- Problem description
Rewrite the listing from its first line through the line containing "Te poti dezabona", swapping "Ultimele noutati" for "Cele mai noi stiri" and keeping every other character as it stands.

§ §

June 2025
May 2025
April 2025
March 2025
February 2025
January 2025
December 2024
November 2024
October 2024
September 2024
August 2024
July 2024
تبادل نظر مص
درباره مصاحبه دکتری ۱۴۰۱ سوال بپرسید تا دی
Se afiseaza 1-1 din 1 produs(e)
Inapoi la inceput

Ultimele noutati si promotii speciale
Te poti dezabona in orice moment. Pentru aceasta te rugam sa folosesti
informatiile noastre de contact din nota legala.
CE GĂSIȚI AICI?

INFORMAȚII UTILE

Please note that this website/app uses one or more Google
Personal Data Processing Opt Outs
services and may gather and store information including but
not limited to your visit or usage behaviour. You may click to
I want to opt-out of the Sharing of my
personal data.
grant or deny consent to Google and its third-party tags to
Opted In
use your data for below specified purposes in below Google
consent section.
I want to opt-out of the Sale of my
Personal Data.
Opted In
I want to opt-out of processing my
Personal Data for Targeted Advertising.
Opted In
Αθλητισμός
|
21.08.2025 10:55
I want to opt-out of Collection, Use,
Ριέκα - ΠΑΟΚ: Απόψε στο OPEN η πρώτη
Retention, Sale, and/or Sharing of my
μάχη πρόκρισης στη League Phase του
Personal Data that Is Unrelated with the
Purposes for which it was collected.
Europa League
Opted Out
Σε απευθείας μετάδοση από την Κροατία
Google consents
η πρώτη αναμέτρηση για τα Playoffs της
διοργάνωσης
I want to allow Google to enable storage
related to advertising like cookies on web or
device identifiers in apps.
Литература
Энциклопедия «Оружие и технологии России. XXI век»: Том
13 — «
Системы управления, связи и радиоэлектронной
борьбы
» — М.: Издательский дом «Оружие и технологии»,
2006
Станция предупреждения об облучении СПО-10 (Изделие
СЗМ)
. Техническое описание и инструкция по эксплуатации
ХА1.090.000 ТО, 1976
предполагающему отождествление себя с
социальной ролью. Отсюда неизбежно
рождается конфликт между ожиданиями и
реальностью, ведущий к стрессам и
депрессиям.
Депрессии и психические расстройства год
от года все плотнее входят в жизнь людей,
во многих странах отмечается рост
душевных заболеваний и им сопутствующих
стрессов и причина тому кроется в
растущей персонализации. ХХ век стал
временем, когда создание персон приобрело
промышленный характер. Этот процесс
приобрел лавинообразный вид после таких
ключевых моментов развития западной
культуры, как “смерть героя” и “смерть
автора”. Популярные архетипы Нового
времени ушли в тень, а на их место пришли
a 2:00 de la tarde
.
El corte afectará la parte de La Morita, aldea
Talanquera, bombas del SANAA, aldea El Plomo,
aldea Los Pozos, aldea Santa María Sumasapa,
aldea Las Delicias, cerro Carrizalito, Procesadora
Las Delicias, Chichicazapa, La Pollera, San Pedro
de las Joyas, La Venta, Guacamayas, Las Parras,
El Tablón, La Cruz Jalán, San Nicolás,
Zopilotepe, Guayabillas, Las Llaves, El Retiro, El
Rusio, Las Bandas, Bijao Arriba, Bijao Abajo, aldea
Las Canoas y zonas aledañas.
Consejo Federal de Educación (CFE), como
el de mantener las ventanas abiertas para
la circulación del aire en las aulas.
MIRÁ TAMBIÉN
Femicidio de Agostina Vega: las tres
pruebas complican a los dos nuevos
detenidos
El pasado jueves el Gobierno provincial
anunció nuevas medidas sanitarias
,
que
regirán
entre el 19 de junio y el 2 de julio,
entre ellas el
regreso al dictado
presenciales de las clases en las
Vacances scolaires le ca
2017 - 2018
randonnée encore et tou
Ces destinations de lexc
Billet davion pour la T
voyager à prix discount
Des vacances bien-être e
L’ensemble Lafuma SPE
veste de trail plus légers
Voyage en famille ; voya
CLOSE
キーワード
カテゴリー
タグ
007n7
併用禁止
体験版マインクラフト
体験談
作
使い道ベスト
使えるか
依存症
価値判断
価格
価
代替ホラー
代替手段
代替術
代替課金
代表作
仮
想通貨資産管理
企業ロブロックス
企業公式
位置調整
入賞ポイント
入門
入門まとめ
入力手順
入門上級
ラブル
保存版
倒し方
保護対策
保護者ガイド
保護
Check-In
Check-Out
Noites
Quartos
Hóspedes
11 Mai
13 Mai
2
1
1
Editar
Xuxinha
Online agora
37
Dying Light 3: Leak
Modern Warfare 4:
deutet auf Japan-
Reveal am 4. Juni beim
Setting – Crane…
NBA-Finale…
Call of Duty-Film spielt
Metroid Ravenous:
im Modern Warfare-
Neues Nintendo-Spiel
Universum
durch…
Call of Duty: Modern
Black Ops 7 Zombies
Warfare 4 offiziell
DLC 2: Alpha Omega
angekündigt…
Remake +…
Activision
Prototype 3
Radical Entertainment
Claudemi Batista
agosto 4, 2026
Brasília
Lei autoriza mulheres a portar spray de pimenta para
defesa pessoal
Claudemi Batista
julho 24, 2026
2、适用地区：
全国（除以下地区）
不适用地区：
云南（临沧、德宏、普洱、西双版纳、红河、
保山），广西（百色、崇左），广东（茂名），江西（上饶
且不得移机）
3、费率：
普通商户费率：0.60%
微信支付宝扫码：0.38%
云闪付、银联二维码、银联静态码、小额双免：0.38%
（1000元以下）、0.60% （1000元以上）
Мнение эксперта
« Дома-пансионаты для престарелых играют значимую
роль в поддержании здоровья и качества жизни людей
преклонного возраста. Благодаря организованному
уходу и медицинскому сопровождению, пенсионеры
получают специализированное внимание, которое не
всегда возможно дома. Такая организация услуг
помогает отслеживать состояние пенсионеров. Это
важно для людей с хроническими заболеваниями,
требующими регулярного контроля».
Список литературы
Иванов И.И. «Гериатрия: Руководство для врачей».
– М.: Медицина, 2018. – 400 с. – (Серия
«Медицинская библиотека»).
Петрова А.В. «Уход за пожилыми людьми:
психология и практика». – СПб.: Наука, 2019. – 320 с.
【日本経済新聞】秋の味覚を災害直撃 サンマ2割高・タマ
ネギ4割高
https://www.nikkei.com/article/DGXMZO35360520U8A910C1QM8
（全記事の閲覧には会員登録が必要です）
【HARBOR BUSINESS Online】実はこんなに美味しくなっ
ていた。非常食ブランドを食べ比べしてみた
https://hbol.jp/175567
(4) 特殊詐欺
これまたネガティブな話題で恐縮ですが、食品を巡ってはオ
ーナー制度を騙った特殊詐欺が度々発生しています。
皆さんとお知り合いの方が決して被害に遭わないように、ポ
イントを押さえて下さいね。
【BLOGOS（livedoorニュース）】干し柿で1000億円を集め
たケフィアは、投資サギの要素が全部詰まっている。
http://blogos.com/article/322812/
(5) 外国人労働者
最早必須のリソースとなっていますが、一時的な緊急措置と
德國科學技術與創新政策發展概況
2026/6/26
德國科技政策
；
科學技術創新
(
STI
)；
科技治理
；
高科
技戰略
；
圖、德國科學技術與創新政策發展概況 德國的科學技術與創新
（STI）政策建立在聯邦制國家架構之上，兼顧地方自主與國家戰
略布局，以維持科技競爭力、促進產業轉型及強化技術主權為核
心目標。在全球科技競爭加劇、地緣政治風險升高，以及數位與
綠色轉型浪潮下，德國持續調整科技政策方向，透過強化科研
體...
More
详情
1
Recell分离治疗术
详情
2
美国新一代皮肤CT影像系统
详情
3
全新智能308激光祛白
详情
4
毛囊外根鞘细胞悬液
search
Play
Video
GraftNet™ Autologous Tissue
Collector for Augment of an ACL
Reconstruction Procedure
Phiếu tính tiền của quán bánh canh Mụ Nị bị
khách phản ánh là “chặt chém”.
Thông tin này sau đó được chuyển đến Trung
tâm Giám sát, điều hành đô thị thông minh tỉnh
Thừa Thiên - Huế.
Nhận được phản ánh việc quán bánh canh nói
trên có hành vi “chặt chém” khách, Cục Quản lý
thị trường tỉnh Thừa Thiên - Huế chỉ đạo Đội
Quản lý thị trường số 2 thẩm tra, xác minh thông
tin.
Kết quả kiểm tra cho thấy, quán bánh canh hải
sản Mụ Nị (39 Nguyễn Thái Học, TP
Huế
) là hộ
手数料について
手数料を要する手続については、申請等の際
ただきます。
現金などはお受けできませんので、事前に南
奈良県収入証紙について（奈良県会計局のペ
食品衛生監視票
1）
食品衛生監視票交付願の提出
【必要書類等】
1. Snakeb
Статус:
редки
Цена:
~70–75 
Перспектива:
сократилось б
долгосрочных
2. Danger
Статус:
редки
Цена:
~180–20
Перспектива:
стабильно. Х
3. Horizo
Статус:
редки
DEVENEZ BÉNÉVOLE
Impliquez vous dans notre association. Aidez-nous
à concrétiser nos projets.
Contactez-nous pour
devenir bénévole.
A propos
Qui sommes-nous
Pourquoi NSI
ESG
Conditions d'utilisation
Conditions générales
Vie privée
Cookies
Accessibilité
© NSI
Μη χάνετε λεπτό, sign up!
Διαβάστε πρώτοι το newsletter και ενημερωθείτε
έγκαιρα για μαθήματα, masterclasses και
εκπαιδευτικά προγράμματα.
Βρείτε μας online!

§ §

- Exercise solution
June 2025
May 2025
April 2025
March 2025
February 2025
January 2025
December 2024
November 2024
October 2024
September 2024
August 2024
July 2024
تبادل نظر مص
درباره مصاحبه دکتری ۱۴۰۱ سوال بپرسید تا دی
Se afiseaza 1-1 din 1 produs(e)
Inapoi la inceput

Cele mai noi stiri si promotii speciale
Te poti dezabona in orice moment. Pentru aceasta te rugam sa folosesti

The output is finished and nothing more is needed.